▸ BRIEF
Do any lines in the data below contain "habla"? If so, copy every one of them.

PROVIDED DATA START

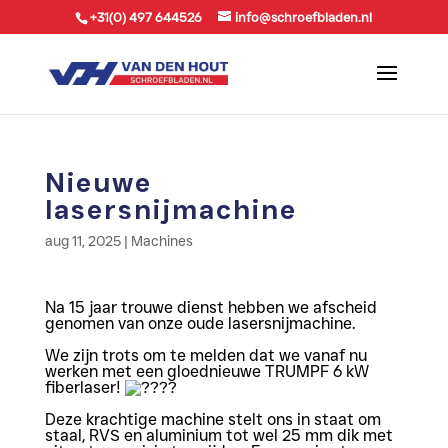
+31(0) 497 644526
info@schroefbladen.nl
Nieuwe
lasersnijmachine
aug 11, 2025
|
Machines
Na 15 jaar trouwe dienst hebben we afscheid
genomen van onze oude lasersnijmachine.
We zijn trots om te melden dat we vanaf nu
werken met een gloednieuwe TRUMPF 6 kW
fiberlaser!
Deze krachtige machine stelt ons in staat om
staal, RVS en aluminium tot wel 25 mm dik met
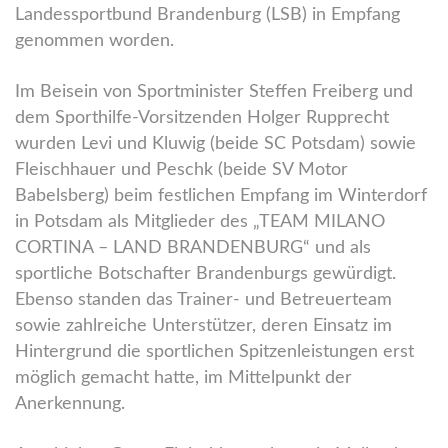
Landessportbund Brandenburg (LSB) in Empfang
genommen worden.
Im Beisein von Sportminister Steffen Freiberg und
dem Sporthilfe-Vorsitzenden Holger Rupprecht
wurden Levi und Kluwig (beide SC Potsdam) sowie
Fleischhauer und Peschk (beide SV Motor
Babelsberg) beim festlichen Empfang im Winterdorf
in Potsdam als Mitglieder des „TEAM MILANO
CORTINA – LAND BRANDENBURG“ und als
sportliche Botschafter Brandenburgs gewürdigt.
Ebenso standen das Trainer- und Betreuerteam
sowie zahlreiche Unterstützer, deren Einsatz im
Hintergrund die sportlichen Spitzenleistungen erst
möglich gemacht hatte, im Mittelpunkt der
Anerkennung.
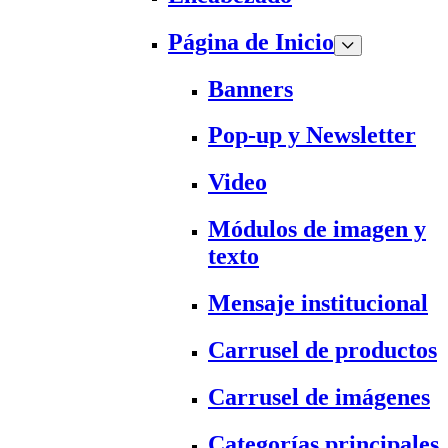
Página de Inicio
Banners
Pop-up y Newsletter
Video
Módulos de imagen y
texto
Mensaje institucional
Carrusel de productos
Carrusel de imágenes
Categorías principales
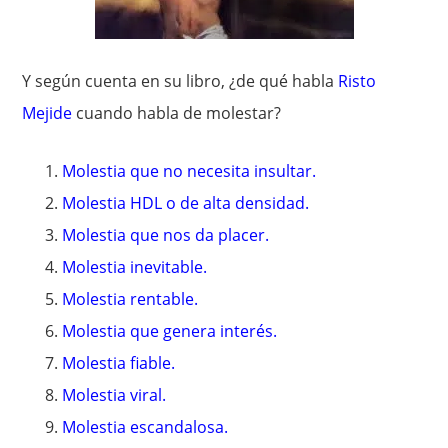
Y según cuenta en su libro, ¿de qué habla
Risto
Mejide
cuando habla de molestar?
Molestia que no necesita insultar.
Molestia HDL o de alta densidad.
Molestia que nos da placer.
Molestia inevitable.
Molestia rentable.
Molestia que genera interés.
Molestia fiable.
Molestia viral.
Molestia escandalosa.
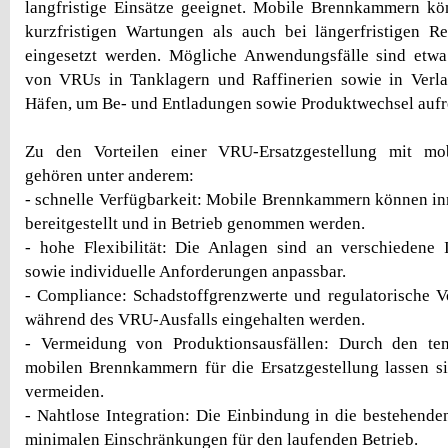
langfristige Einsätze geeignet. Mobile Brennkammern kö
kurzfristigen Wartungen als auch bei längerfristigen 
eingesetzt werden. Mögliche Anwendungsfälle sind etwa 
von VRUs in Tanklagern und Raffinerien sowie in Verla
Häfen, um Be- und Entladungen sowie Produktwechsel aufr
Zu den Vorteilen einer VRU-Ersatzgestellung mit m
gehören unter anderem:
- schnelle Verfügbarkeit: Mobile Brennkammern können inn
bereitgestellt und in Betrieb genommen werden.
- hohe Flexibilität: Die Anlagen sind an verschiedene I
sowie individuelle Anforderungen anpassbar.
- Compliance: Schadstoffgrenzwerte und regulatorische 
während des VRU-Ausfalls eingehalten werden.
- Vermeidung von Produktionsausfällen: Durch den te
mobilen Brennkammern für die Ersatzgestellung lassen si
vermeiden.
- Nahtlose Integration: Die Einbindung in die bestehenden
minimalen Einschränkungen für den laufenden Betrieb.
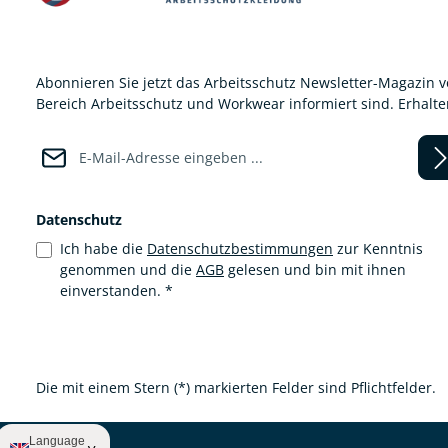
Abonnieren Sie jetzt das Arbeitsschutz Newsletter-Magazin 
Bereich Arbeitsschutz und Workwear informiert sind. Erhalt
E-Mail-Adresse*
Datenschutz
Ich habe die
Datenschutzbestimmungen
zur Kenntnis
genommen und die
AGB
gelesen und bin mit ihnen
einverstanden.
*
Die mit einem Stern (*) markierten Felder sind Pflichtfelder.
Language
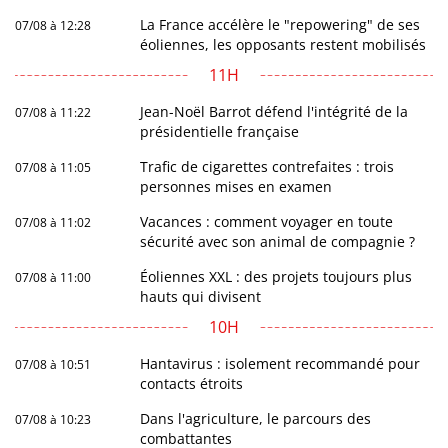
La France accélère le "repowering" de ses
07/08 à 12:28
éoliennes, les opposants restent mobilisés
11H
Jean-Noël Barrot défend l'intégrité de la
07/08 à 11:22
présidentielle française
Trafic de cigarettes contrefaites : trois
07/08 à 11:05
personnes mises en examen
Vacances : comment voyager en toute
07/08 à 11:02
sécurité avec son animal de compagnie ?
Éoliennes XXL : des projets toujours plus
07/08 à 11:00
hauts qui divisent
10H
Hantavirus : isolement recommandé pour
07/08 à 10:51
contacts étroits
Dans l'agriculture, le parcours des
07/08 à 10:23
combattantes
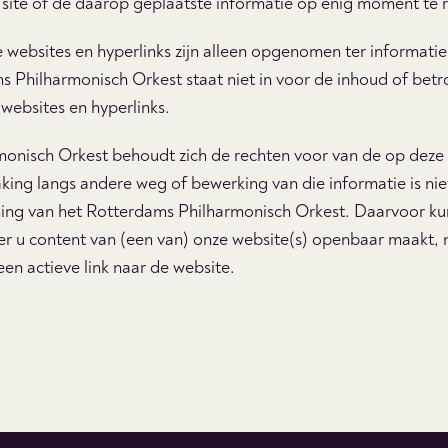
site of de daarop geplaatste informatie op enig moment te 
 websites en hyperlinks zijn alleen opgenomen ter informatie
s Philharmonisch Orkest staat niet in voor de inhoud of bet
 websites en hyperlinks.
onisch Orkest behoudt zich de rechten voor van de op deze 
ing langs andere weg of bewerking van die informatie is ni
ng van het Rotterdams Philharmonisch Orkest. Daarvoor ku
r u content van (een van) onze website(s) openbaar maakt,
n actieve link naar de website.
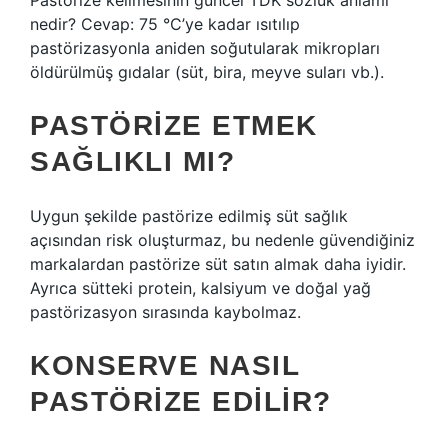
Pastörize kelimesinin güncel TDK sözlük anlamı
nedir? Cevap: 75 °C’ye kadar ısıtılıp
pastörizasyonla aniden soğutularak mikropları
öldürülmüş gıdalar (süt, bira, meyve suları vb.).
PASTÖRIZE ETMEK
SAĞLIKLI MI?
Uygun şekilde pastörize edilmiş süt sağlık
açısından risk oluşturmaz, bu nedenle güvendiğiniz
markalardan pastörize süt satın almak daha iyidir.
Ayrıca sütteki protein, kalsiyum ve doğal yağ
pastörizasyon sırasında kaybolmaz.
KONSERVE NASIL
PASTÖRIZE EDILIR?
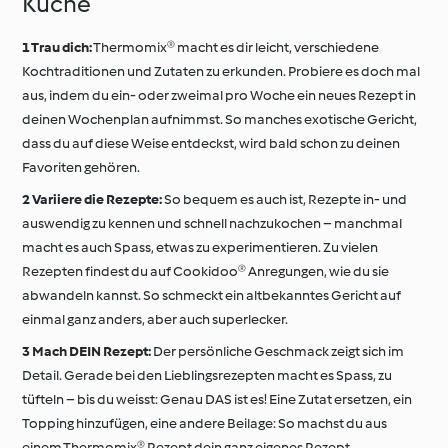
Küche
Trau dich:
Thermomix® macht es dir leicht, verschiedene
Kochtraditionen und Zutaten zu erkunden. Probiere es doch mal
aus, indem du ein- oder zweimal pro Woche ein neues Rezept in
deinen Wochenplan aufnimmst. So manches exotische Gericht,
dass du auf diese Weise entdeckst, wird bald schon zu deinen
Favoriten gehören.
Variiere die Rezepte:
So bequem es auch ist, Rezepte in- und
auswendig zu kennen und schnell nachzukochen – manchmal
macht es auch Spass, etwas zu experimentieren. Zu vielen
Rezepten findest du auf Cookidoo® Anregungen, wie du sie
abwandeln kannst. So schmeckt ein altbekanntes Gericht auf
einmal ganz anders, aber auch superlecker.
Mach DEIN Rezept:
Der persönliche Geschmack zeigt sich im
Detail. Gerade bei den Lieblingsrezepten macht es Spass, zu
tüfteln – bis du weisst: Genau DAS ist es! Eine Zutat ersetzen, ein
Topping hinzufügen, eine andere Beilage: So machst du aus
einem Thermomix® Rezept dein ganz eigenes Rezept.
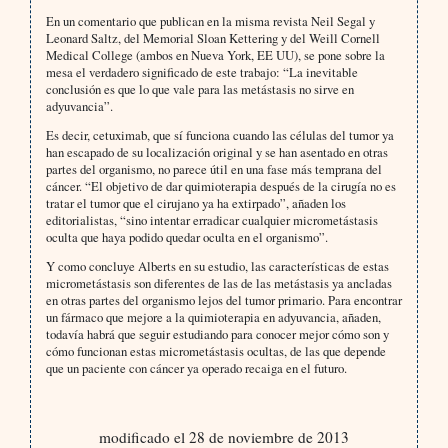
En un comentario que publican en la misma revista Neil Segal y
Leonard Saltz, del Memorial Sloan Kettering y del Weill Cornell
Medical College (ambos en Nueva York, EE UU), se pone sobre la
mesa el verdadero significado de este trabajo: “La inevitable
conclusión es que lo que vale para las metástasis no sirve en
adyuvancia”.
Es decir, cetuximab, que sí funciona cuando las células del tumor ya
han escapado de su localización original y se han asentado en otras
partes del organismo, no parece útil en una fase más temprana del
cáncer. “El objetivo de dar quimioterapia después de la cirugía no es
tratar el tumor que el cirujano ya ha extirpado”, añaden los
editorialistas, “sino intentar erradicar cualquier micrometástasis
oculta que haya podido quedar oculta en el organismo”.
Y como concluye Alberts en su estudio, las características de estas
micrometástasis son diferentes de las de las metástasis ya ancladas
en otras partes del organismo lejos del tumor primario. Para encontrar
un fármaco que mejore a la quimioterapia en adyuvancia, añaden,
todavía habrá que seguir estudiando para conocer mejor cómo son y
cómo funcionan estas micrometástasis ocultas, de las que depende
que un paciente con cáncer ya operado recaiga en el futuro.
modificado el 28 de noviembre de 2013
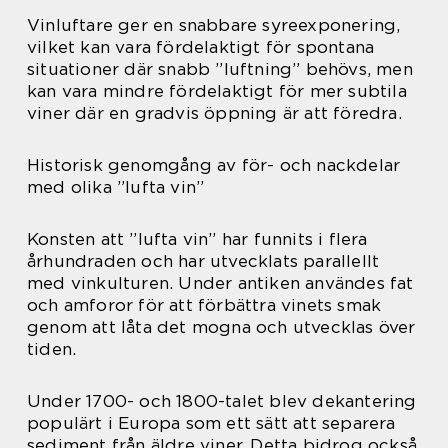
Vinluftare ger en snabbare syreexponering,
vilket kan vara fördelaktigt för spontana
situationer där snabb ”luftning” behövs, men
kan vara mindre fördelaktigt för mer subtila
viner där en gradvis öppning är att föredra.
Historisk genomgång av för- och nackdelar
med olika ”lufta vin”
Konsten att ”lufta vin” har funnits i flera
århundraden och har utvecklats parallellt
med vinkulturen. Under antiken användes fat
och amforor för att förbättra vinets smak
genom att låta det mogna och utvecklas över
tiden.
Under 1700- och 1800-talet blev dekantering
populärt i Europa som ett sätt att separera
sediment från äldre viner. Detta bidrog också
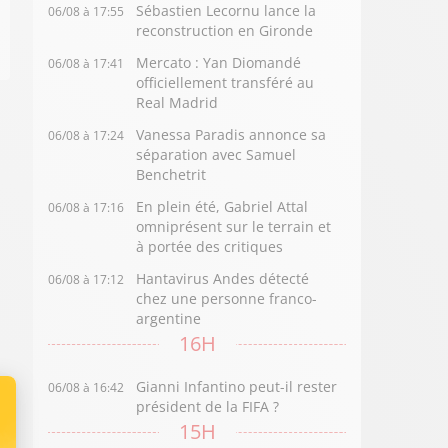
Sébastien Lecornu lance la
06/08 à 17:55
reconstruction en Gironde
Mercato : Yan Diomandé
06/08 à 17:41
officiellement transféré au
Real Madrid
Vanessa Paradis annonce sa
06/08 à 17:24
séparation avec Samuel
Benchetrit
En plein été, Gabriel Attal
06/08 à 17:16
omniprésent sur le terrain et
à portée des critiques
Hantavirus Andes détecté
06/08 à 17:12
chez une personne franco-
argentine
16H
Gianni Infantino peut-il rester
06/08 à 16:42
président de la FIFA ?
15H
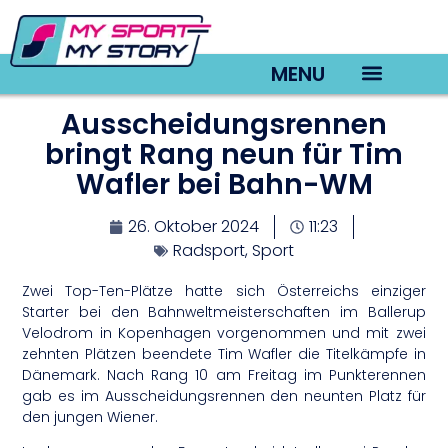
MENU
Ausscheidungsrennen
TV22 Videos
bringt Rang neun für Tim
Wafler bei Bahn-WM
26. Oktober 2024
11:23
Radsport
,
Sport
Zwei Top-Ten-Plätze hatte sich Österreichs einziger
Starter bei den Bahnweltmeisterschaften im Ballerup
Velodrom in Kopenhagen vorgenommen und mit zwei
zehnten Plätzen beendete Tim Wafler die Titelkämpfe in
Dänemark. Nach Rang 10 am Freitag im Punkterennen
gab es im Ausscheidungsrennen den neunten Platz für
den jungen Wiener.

PROVIDED DATA END

▸ ANSWER SECTION
Y según cuenta en su libro, ¿de qué habla
cuando habla de molestar?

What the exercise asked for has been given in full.